People in the “Lower 48 (or 49)” who have never lived in Alaska are unde the impression that Alaskans get “free money” just for living here. And, they are right! But, don’t ever say that in front of most Alaskans. You will be called all sorts of names! So, if you can’t call it “free money” what would you call it? First, let’s explore what the Permanent Fund Dividend (PFD) is:
According to Wikipedia, a brief overview of it says: The Alaska Permanent Fund is a constitutionally established permanent fund managed by a state-owned corporation, the Alaska Permanent Fund Corporation (APFC)…. Shortly after the oil from Alaska’s North Slope began flowing to market through the Trans-Alaska Pipeline System, the Permanent Fund was created by an amendment to the Alaska Constitution. It was designed to be an investment where at least 25% of the oil money would be put into a dedicated fund for future generations, who would no longer have oil as a resource…. The Corporation is to manage for maximum prudent return, and not — as some Alaskans at first wanted — as a development bank for in-state projects. The Fund grew from an initial investment of $734,000 in 1977 to approximately $53.7 billion as of July 9, 2015.
So, as it states, the PFD was essentially a way of “buying out” all present and future Alaskan land owner rights to oil found in the state. That also means that EVERY eligible Alaskan receives this payment every year, whether they own land or not. The payment amount has ranged from around $330 to as much as $3,200 (with a special payment added thanks to Sarah Palin).
This sounds like a socialist benefit to me. Of course, I support it 100%!! But, when I posted on Facebook stating that the PFD was a socialist benefit, you can imagine the types of responses I received from the people of a REALLY Red State. It is interesting the differing opinions that surfaced.
In another question I posed to this group — with regard to an investment made by the Alaska Permanent Fund Corporation in an out-of-state seed company — I asked if they would have rather seen the money spent:
- On a higher PFD that year
- Local, year-round farms as an investment in the future
- The investment in the seed company
Even though there were only a few responses, you can see there is a close divide between investing that $100m in a cash payout to the people and improving food security for Alaskans. Now, consider this: In 2016, the PFD total payment to the people was $651,529,880.18. So, if there was an extra $100m added to that, the max benefit for each person who received a PFD that year would have been about $156. Believe me, that is chump change up here. BUT, if the corporation had invested in the local farms for year-round production, the amount saved by Alaskans on fresh produce at the store and create an surplus supply that could have been EXPORTED from the state. Exports are something this state severely lacks.

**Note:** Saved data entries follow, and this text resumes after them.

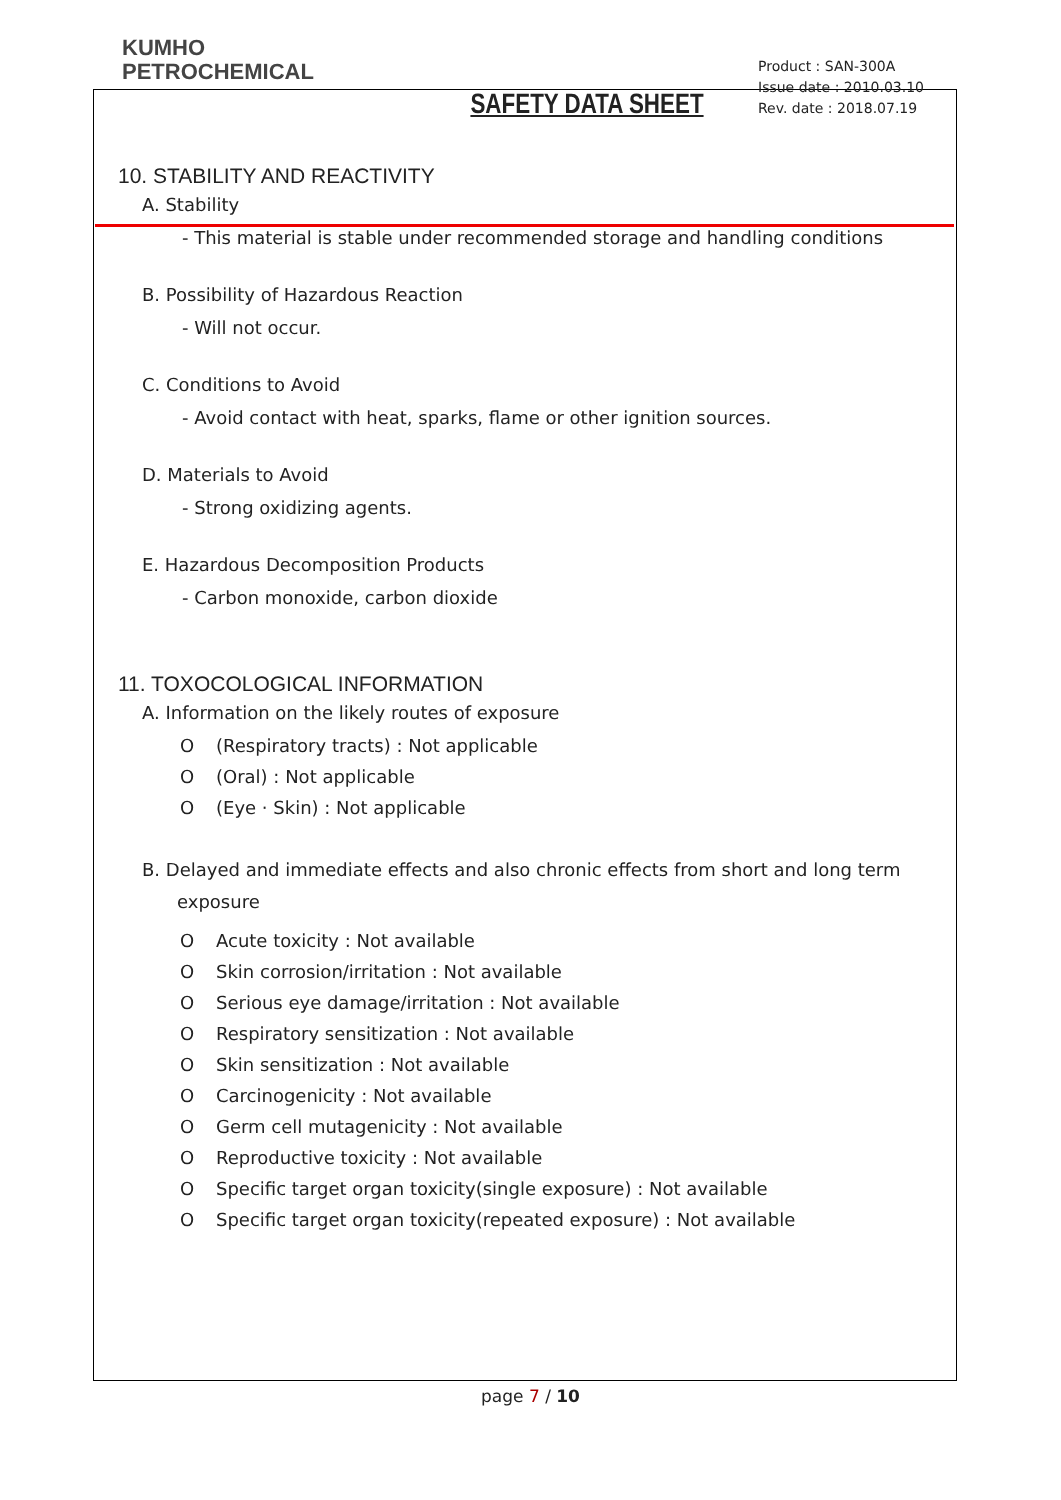KUMHO
PETROCHEMICAL
SAFETY DATA SHEET
Product : SAN-300A
Issue date : 2010.03.10
Rev. date : 2018.07.19
10. STABILITY AND REACTIVITY
A. Stability
- This material is stable under recommended storage and handling conditions
B. Possibility of Hazardous Reaction
- Will not occur.
C. Conditions to Avoid
- Avoid contact with heat, sparks, flame or other ignition sources.
D. Materials to Avoid
- Strong oxidizing agents.
E. Hazardous Decomposition Products
- Carbon monoxide, carbon dioxide
11. TOXOCOLOGICAL INFORMATION
A. Information on the likely routes of exposure
O (Respiratory tracts) : Not applicable
O (Oral) : Not applicable
O (Eye · Skin) : Not applicable
B. Delayed and immediate effects and also chronic effects from short and long term exposure
O Acute toxicity : Not available
O Skin corrosion/irritation : Not available
O Serious eye damage/irritation : Not available
O Respiratory sensitization : Not available
O Skin sensitization : Not available
O Carcinogenicity : Not available
O Germ cell mutagenicity : Not available
O Reproductive toxicity : Not available
O Specific target organ toxicity(single exposure) : Not available
O Specific target organ toxicity(repeated exposure) : Not available
page 7 / 10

I could not find details of the investment with the seed company that the money actually went to. So, I can not speak to the matter of whether or not the investment in the out-of-state seed engineering company is a more sound financial move for the state’s economy. But, I can assure you that the trickle-down effect of spending $100m to create indoor farms will increase the state’s prosperity both directly and indirectly. From savings on healthcare costs due to better access to fresh food all the way to the aforementioned export potential, it should be the next diversification move the state makes. And, the SOONER, the BETTER!